_Record excerpts_
[Start of Attachment]

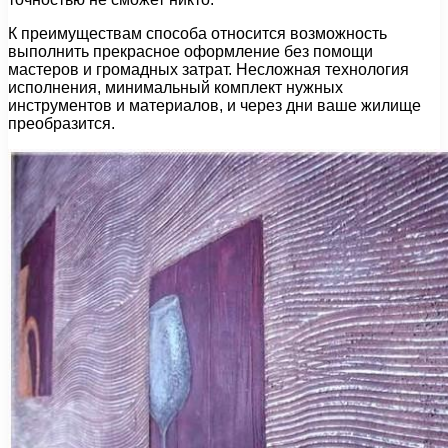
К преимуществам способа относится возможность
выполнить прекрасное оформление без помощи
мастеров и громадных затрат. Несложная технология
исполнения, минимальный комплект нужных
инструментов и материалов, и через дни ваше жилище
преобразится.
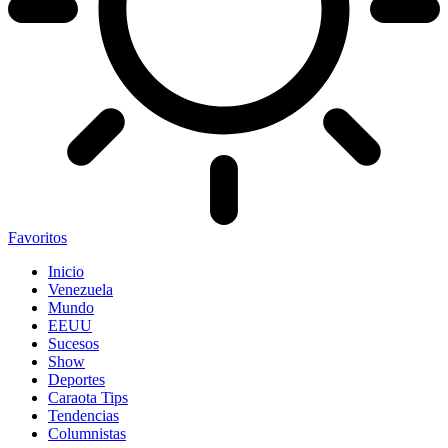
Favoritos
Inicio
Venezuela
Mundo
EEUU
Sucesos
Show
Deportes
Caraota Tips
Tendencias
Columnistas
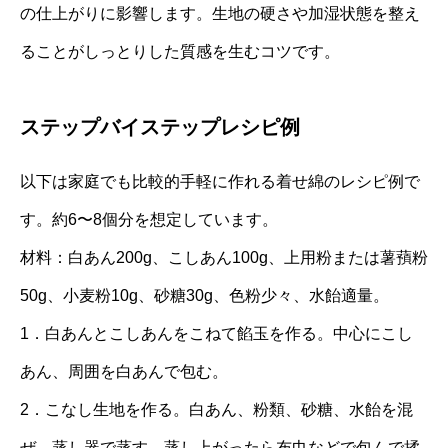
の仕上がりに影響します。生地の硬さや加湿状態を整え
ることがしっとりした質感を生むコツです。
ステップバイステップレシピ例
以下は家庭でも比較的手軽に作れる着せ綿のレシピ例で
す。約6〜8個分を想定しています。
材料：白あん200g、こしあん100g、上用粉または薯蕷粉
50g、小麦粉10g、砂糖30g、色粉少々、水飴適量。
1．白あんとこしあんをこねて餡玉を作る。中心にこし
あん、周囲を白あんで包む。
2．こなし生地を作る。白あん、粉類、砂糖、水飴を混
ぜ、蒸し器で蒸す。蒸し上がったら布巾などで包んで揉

[End of Attachment]

_The task_
Write all the lines above out again exactly, minus the images.

_Response to the task_
К преимуществам способа относится возможность
выполнить прекрасное оформление без помощи
мастеров и громадных затрат. Несложная технология
исполнения, минимальный комплект нужных
инструментов и материалов, и через дни ваше жилище
преобразится.
Favoritos
Inicio
Venezuela
Mundo
EEUU
Sucesos
Show
Deportes
Caraota Tips
Tendencias
Columnistas
の仕上がりに影響します。生地の硬さや加湿状態を整え
ることがしっとりした質感を生むコツです。
ステップバイステップレシピ例
以下は家庭でも比較的手軽に作れる着せ綿のレシピ例で
す。約6〜8個分を想定しています。
材料：白あん200g、こしあん100g、上用粉または薯蕷粉
50g、小麦粉10g、砂糖30g、色粉少々、水飴適量。
1．白あんとこしあんをこねて餡玉を作る。中心にこし
あん、周囲を白あんで包む。
2．こなし生地を作る。白あん、粉類、砂糖、水飴を混
ぜ、蒸し器で蒸す。蒸し上がったら布巾などで包んで揉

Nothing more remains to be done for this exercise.